“There is no humanitarian crisis in the (Gaza) Strip.” Those were the words of Israeli Foreign Minister Tzipi Livni today during her visit to Paris, as she defended Israel’s rejection of a proposed 48-hour humanitarian ceasefire to allow food and medicine into the strip.
But with at least 425 already dead and thousands wounded, the strip’s hospitals have been operating at beyond capacity for days, struggling with shortages of basic medical supplies, the most seriously wounded are increasingly forced to seek medical care in Egypt.
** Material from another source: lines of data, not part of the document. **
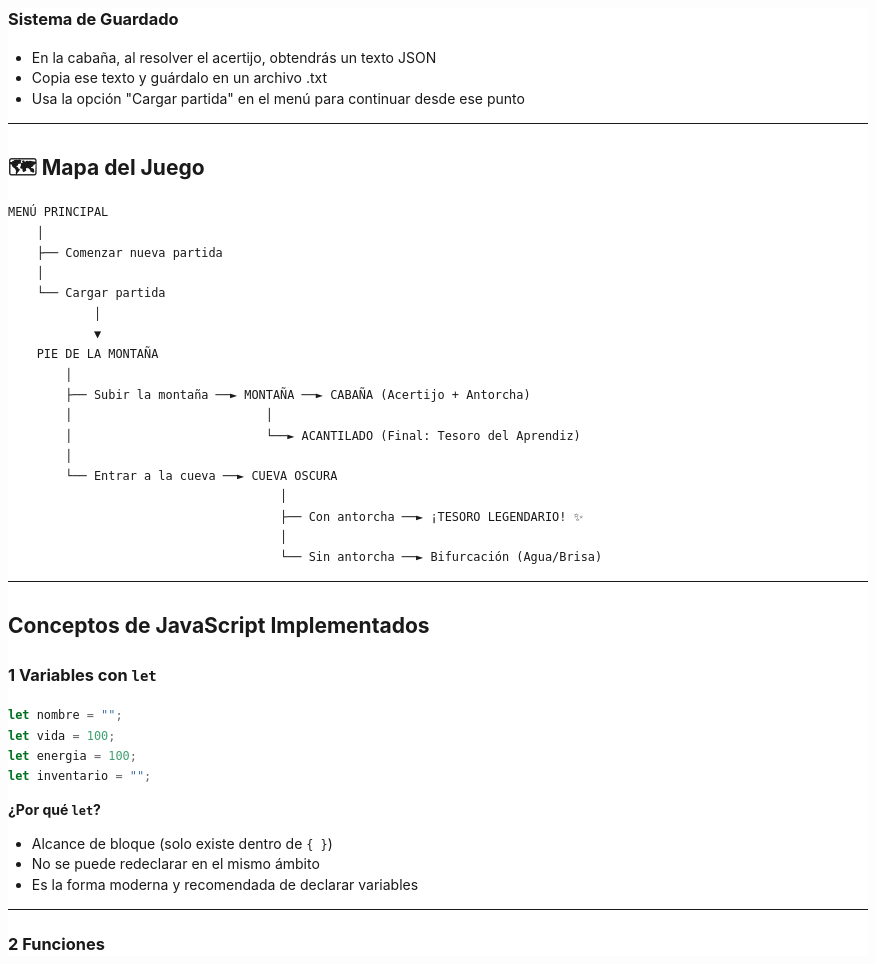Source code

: ###  Sistema de Guardado
- En la cabaña, al resolver el acertijo, obtendrás un texto JSON
- Copia ese texto y guárdalo en un archivo .txt
- Usa la opción "Cargar partida" en el menú para continuar desde ese punto

---

## 🗺️ Mapa del Juego

```
MENÚ PRINCIPAL
    │
    ├── Comenzar nueva partida
    │
    └── Cargar partida
            │
            ▼
    PIE DE LA MONTAÑA
        │
        ├── Subir la montaña ──► MONTAÑA ──► CABAÑA (Acertijo + Antorcha)
        │                           │
        │                           └──► ACANTILADO (Final: Tesoro del Aprendiz)
        │
        └── Entrar a la cueva ──► CUEVA OSCURA
                                      │
                                      ├── Con antorcha ──► ¡TESORO LEGENDARIO! ✨
                                      │
                                      └── Sin antorcha ──► Bifurcación (Agua/Brisa)
```

---

##  Conceptos de JavaScript Implementados

### 1 **Variables con `let`**

```javascript
let nombre = "";
let vida = 100;
let energia = 100;
let inventario = "";
```

**¿Por qué `let`?**
- Alcance de bloque (solo existe dentro de `{ }`)
- No se puede redeclarar en el mismo ámbito
- Es la forma moderna y recomendada de declarar variables

---

### 2 **Funciones**

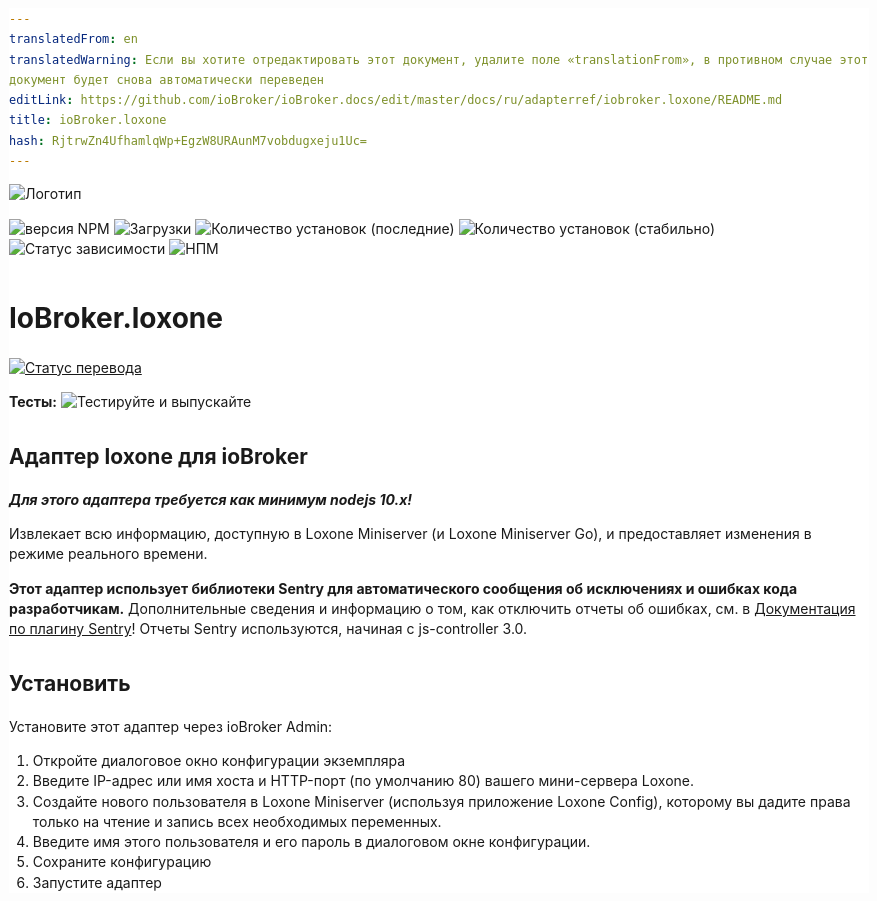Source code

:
 ```yaml
---
translatedFrom: en
translatedWarning: Если вы хотите отредактировать этот документ, удалите поле «translationFrom», в противном случае этот документ будет снова автоматически переведен
editLink: https://github.com/ioBroker/ioBroker.docs/edit/master/docs/ru/adapterref/iobroker.loxone/README.md
title: ioBroker.loxone
hash: RjtrwZn4UfhamlqWp+EgzW8URAunM7vobdugxeju1Uc=
---
```

![Логотип](../../../en/adapterref/iobroker.loxone/admin/loxone.png)

![версия NPM](http://img.shields.io/npm/v/iobroker.loxone.svg)
![Загрузки](https://img.shields.io/npm/dm/iobroker.loxone.svg)
![Количество установок (последние)](http://iobroker.live/badges/loxone-installed.svg)
![Количество установок (стабильно)](http://iobroker.live/badges/loxone-stable.svg)
![Статус зависимости](https://img.shields.io/david/UncleSamSwiss/iobroker.loxone.svg)
![НПМ](https://nodei.co/npm/iobroker.loxone.png?downloads=true)

# IoBroker.loxone
[![Статус перевода](https://weblate.iobroker.net/widgets/adapters/-/loxone/svg-badge.svg)](https://weblate.iobroker.net/engage/adapters/?utm_source=widget)

**Тесты:** ![Тестируйте и выпускайте](https://github.com/UncleSamSwiss/ioBroker.loxone/workflows/Test%20and%20Release/badge.svg)

## Адаптер loxone для ioBroker
**_Для этого адаптера требуется как минимум nodejs 10.x!_**

Извлекает всю информацию, доступную в Loxone Miniserver (и Loxone Miniserver Go), и предоставляет изменения в режиме реального времени.

**Этот адаптер использует библиотеки Sentry для автоматического сообщения об исключениях и ошибках кода разработчикам.** Дополнительные сведения и информацию о том, как отключить отчеты об ошибках, см. в [Документация по плагину Sentry](https://github.com/ioBroker/plugin-sentry#plugin-sentry)! Отчеты Sentry используются, начиная с js-controller 3.0.

## Установить
Установите этот адаптер через ioBroker Admin:

1. Откройте диалоговое окно конфигурации экземпляра
2. Введите IP-адрес или имя хоста и HTTP-порт (по умолчанию 80) вашего мини-сервера Loxone.
3. Создайте нового пользователя в Loxone Miniserver (используя приложение Loxone Config), которому вы дадите права только на чтение и запись всех необходимых переменных.
4. Введите имя этого пользователя и его пароль в диалоговом окне конфигурации.
5. Сохраните конфигурацию
6. Запустите адаптер
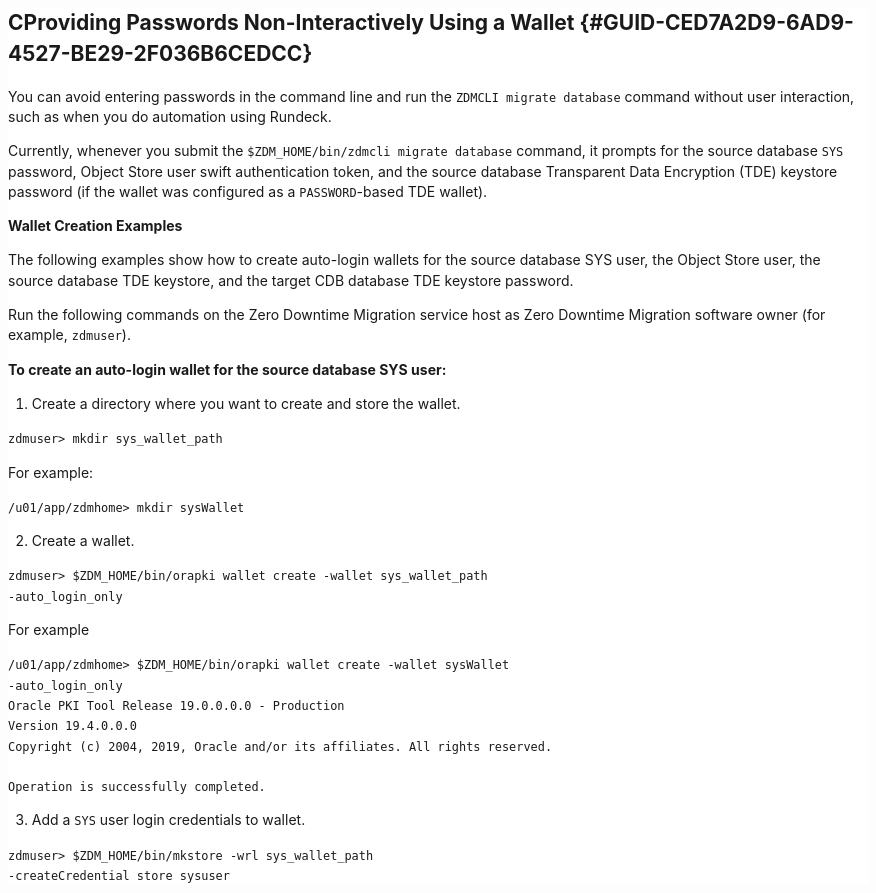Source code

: ## CProviding Passwords Non-Interactively Using a Wallet {#GUID-CED7A2D9-6AD9-4527-BE29-2F036B6CEDCC}

You can avoid entering passwords in the command line and run the `ZDMCLI migrate database` command without user interaction, such as when you do automation using Rundeck. 

Currently, whenever you submit the `$ZDM_HOME/bin/zdmcli migrate database` command, it prompts for the source database `SYS` password, Object Store user swift authentication token, and the source database Transparent Data Encryption (TDE) keystore password (if the wallet was configured as a `PASSWORD`-based TDE wallet). 

**Wallet Creation Examples**

The following examples show how to create auto-login wallets for the source database SYS user, the Object Store user, the source database TDE keystore, and the target CDB database TDE keystore password.

Run the following commands on the Zero Downtime Migration service host as Zero Downtime Migration software owner (for example, `zdmuser`). 

**To create an auto-login wallet for the source database SYS user:**

1. Create a directory where you want to create and store the wallet.
```
zdmuser> mkdir sys_wallet_path
```


For example: 
```
/u01/app/zdmhome> mkdir sysWallet
```


2. Create a wallet.
```
zdmuser> $ZDM_HOME/bin/orapki wallet create -wallet sys_wallet_path
-auto_login_only
```


For example
```
/u01/app/zdmhome> $ZDM_HOME/bin/orapki wallet create -wallet sysWallet
-auto_login_only
Oracle PKI Tool Release 19.0.0.0.0 - Production
Version 19.4.0.0.0
Copyright (c) 2004, 2019, Oracle and/or its affiliates. All rights reserved.

Operation is successfully completed.
```


3. Add a `SYS` user login credentials to wallet. 
```
zdmuser> $ZDM_HOME/bin/mkstore -wrl sys_wallet_path
-createCredential store sysuser
```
And though the foreign minister describes the humanitarian situation as “completely as it should be,” Gazans have also been without electricity and in many cases running water for days as the bombs push Gaza’s infrastructure, already taxed by months of intermittent blockades, beyond the breaking point. Food stores are closed, out of goods.
World Food Programme Director Christine van Nieuwenhuyse is reportedly furious at Israel’s claims that her organization’s warehouses in Gaza are “full of supplies,” citing shortfalls in goods. UN spokesman Chris Gunness also says Israel is downplaying the situation, saying “when you look at the Israeli assertions about the humanitarian situation it is very hard to square this with the extraordinarily dire situation on the ground in Gaza.” With a ground invasion poised to begin any day now, the situation is likely to get much, much worse.